--- Task to carry out ---
Exactly reproduce the line that contains "hfov_deg: 47.9" and all lines after it in the entries below, through the very last line.
═════ Data for analysis
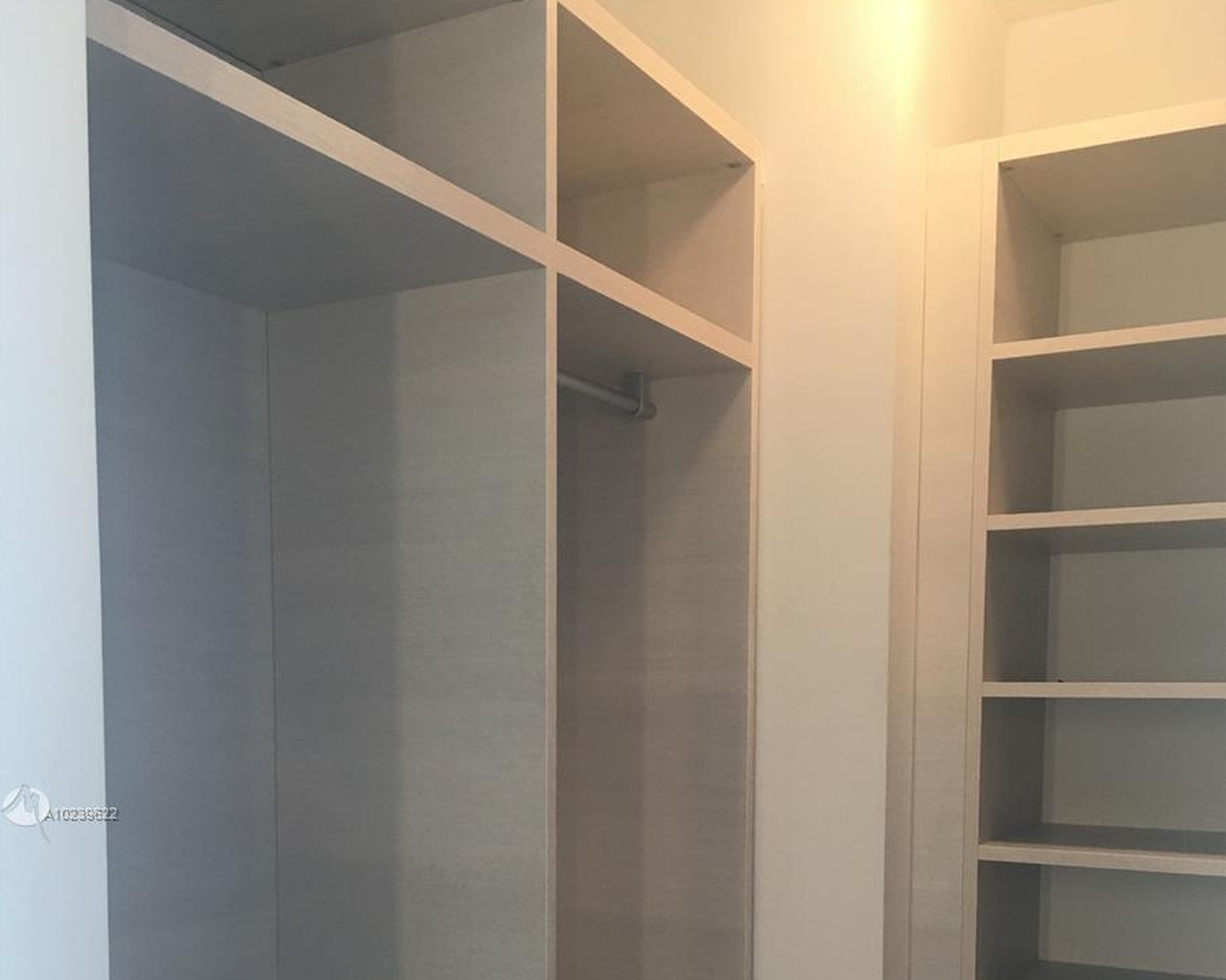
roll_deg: +0.0
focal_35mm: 38
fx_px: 1379
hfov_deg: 47.9
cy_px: 814
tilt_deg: -4.3
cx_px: 613
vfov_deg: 37.4
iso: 40
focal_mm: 4.15
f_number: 2.2
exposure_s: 1/15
══════════
--- Your response ---
hfov_deg: 47.9
cy_px: 814
tilt_deg: -4.3
cx_px: 613
vfov_deg: 37.4
iso: 40
focal_mm: 4.15
f_number: 2.2
exposure_s: 1/15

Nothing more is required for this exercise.